About
ahorn-loader
Command-line and Python tooling for downloading, reading, and validating datasets from AHORN.
ahorn-loader is both a command-line tool and a Python package designed to interact with the AHORN dataset repository.
It allows users to easily download datasets and loading them into Python for analysis and experimentation.
It is also home of our validation script to check the correctness of a dataset before publishing it.
Command-line Usage
To install and use ahorn-loader from the command line, you can run the following command:
uvx ahorn-loader [command] [args]
Commands include:
ls: List available datasets in AHORN.download: Download a dataset from AHORN.validate: Validate a specific dataset file (e.g., before adding it to AHORN).
To get a full help of available commands and options, run ahorn-loader --help.
Python Package Usage
You can install ahorn-loader as a Python package from PyPI via pip (or some other package manager of your choice):
pip install ahorn-loader
Then, you can use it in your Python scripts:
import ahorn_loader
# Download the latest revision of a dataset:
ahorn_loader.download_dataset("dataset_name", "target_path")
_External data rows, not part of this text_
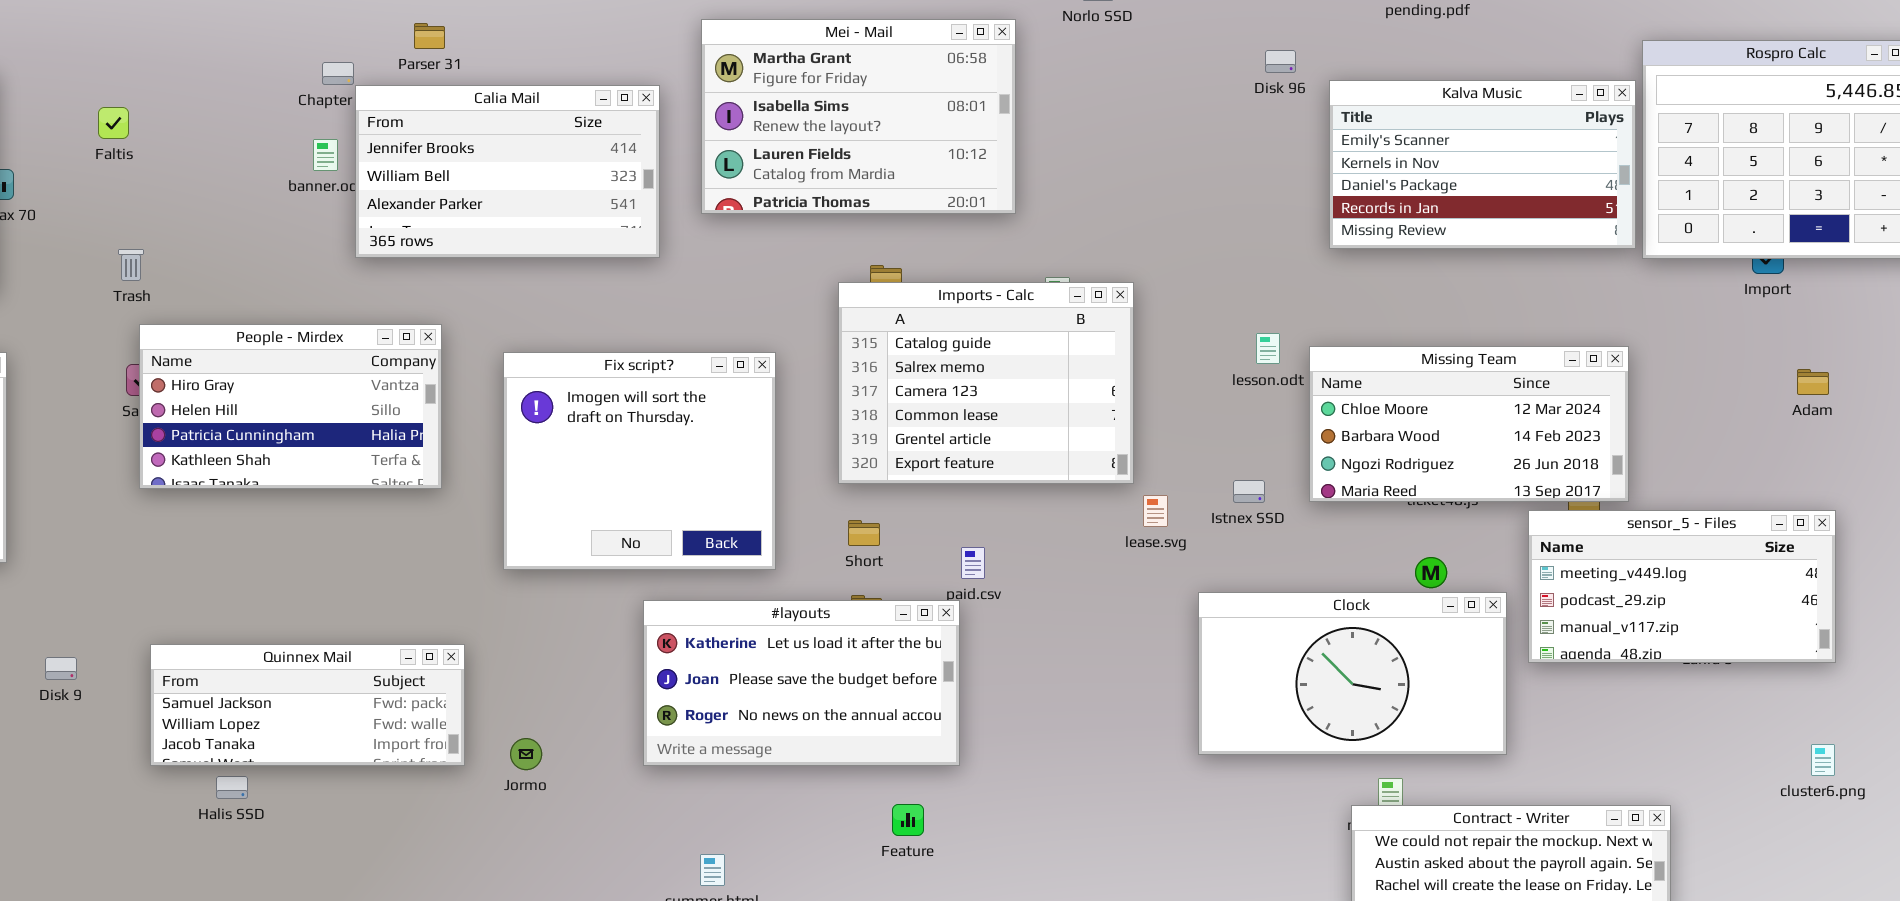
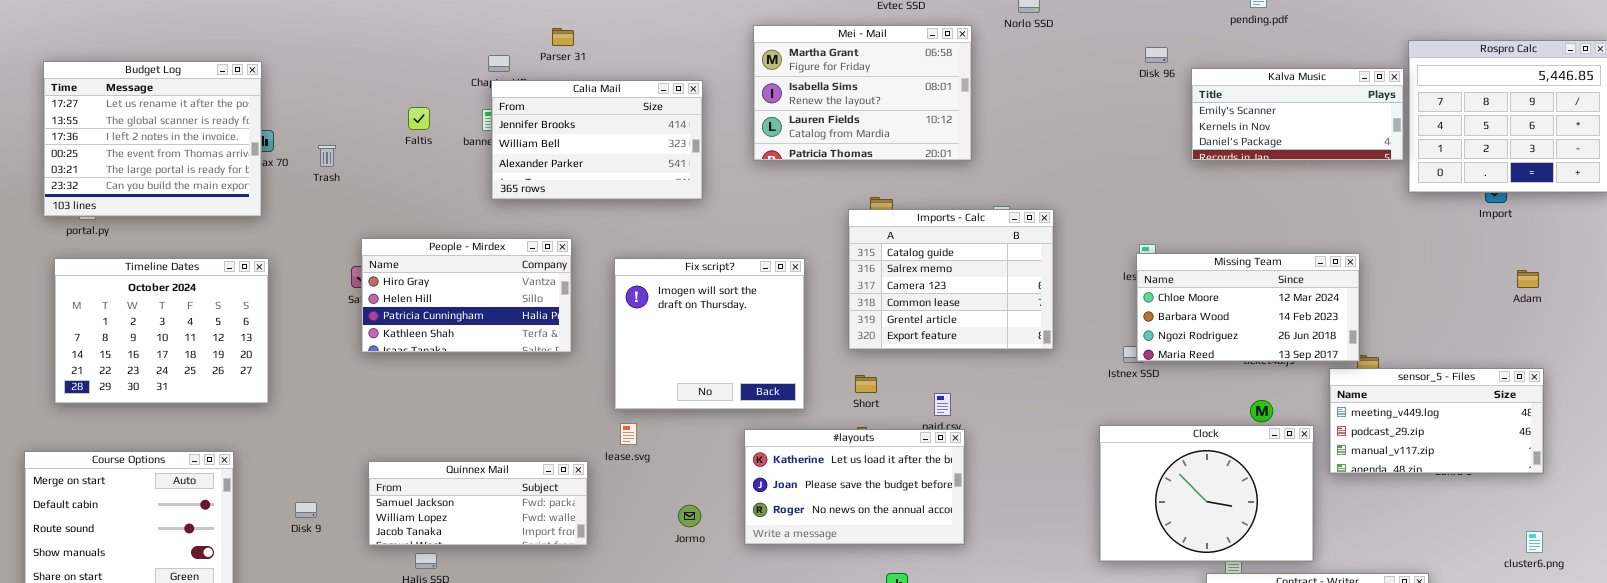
Kalva Music: [1329,80,1636,249] -> [1191,68,1404,161], resized
Calia Mail: [355,85,660,258] -> [491,80,703,200], moved
Faltis: [98,107,129,139] -> [408,107,430,130], moved
Trash: [118,249,144,281] -> [318,145,336,167], moved
Missing Team: [1309,346,1629,502] -> [1136,253,1360,362], moved
lease.svg: [1143,495,1168,527] -> [620,423,637,445], moved
Clock: [1198,592,1507,755] -> [1099,425,1314,562], resized
#layouts: [643,600,960,766] -> [744,429,965,545], moved
Disk 9: [45,657,77,680] -> [295,502,317,518], moved
Jormo: [510,738,542,770] -> [678,505,701,527], moved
# Download a specific revision of a dataset:
ahorn_loader.download_dataset("dataset_name", "target_path", revision=3)
# Download and read a dataset:
# The dataset will be stored in your system's cache. For a more permanent storage
# location, use `ahorn_loader.download_dataset` instead.
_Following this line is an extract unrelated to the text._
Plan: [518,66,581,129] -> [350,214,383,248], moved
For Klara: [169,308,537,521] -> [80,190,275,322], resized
with ahorn_loader.read_dataset("dataset_name") as dataset:
for line in dataset:
...
# Validate a specific dataset (e.g., before adding it to AHORN):
ahorn_loader.validate_dataset("path_to_dataset_file")
ahorn-loader also provides an asynchronous API, which you can use for non-blocking contexts.
Asynchronous functions are suffixed with _async and available for all operations.
import asyncio
import ahorn_loader
async def main() -> None:
await ahorn_loader.download_dataset_async("dataset_name", "target_path")
async with ahorn_loader.read_dataset_async("dataset_name") as dataset:
for line in dataset:
...
asyncio.run(main())
ahorn-loader loads the latest revision of a dataset by default.
To ensure future reproducibility, it is recommended to pin the revision number of the datasets you use.